Here is an example of our automatically generated synthetic data from an in-car perspective, complete with depth and normal maps:
Synthetic Data for Driver Attention
But you don’t have to literally fall asleep to cause a traffic accident. Unfortunately, it often suffices to get momentarily distracted, look at your phone, take your hands off the wheel for a second to adjust your coffee cup… all with the same, sometimes tragic, consequences. Thus, another, no less important application of computer vision for driver safety is monitoring driver attention and possible distractions. This becomes all the more important as driverless cars become increasingly common, and autopilots take up more and more of the total time at the wheel: it is much easier to get distracted when you are not actually driving the car.

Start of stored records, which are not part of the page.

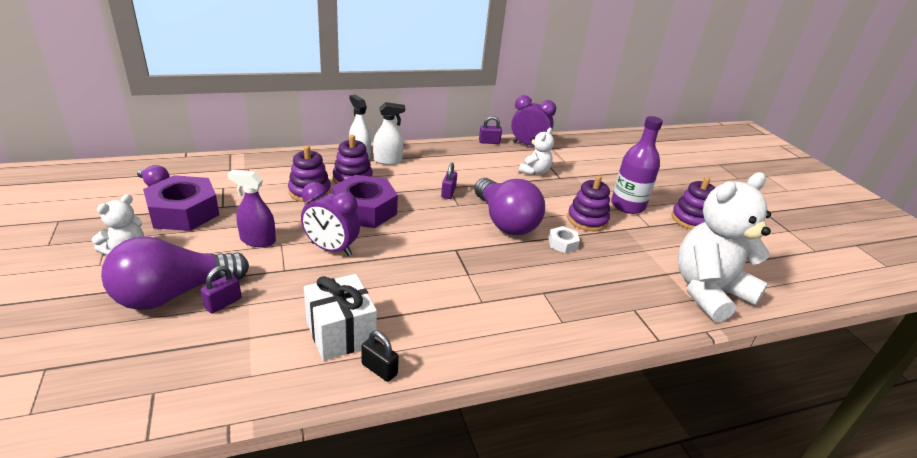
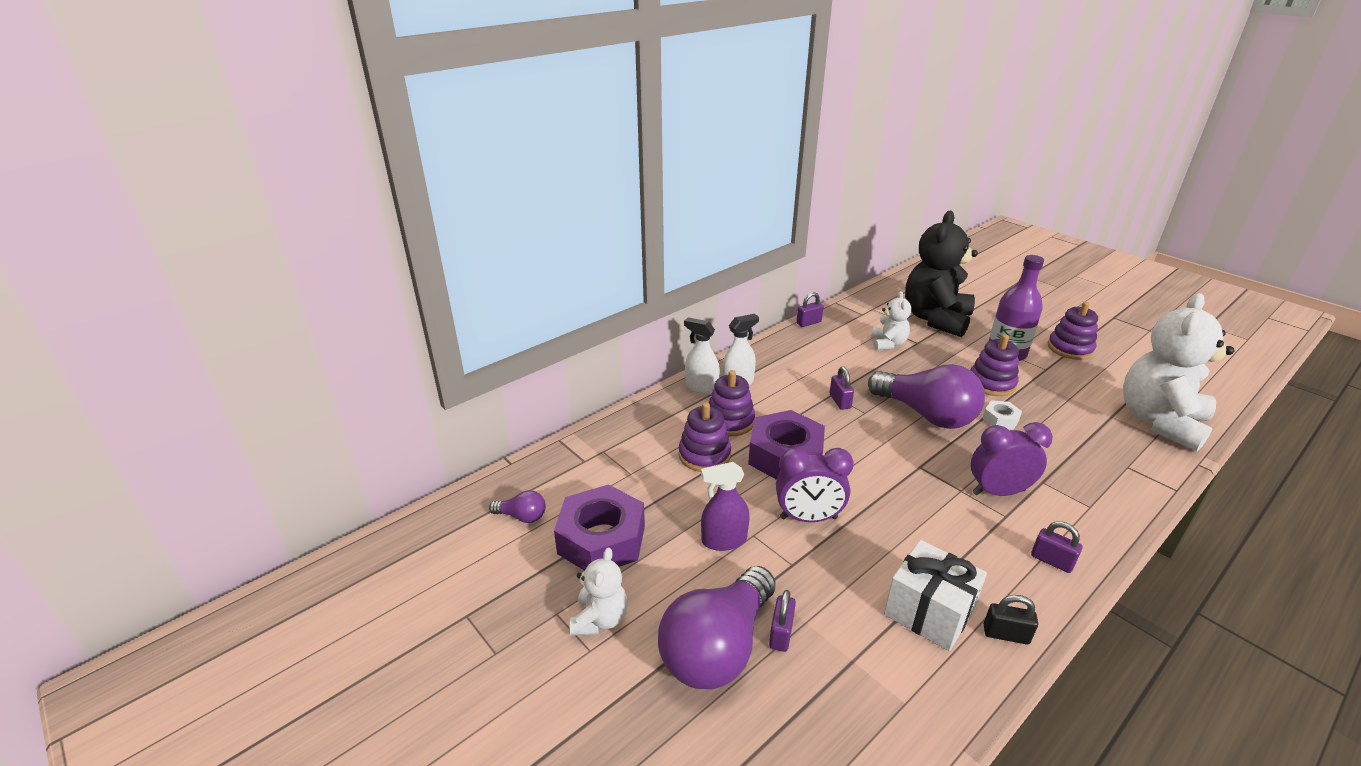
camera: 20 degrees left, 0 degrees up
purple clock [511,95,556,145] -> purple clock moved to [971,422,1053,496]
none -> black teddy bear [905,211,978,337]
none -> purple padlock [1031,521,1082,573]

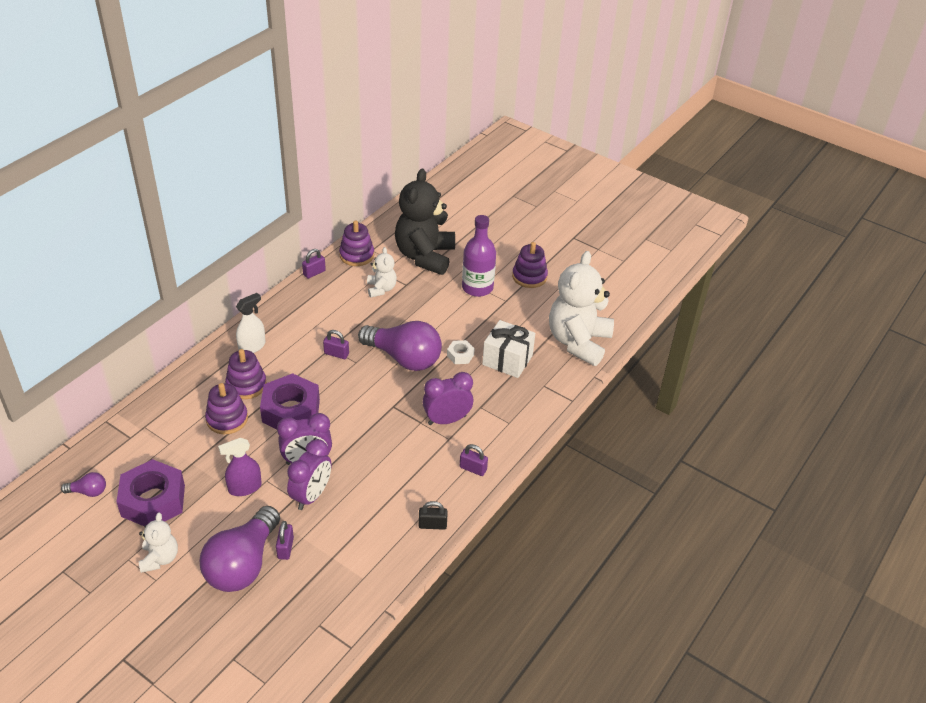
camera: 15 degrees left, 10 degrees up
white spray bottle [684,317,720,394] -> none
purple padlock [830,367,854,410] -> purple padlock turned 45 degrees counterclockwise [323,330,349,359]
white gift [884,540,987,651] -> white gift moved to [482,320,535,378]
purple stacking toy [970,334,1019,396] -> purple stacking toy moved to [339,221,374,266]
none -> purple clock [287,439,332,510]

First, there is the monitoring of large-scale motions such as taking your hands off the wheel. This falls into the classical field of scene understanding (see, e.g., Xiao et al. (2018)): “are the driver’s hands on the wheel” is a typical scene understanding question that goes beyond simple object detection of both hands and the wheel. Answering these questions, however, usually relies upon classical computer vision problems such as instance segmentation.
Second, it is no less important to track such small-scale motions as eye gaze. Eye gaze estimation is an important computer vision problem that has its own applications but is also obviously useful for driver safety. We have already discussed applications of synthetic data to eye gaze estimation on this blog, with a special focus on domain adaptation.
Obviously, all of these problems belong to the field of computer vision, and all standard arguments for the use of synthetic data apply in this case as well. Thus, we expect that synthetic data produced by our engines will be extremely useful for driver attention monitoring.In the next example, also produced by FaceAPI, we can compare a regular RGB image and the corresponding near-infrared image for two drivers who may be distracted. Note that eye gaze is also clearly seen in our synthetic pictures, as well as larger features:
There’s even more that can be varied parametrically. Here are some examples with head turn, yawing, eye closure, and accessories like face masks and glasses.
In total, we strongly believe that high-quality synthetic data for computer vision systems can help advance security systems for car manufacturers and help reduce road traffic accidents not only in the European Union but all over the world. Here at Synthesis AI, we are devoted to removing the obstacles to further advances of machine learning—especially for such a great cause!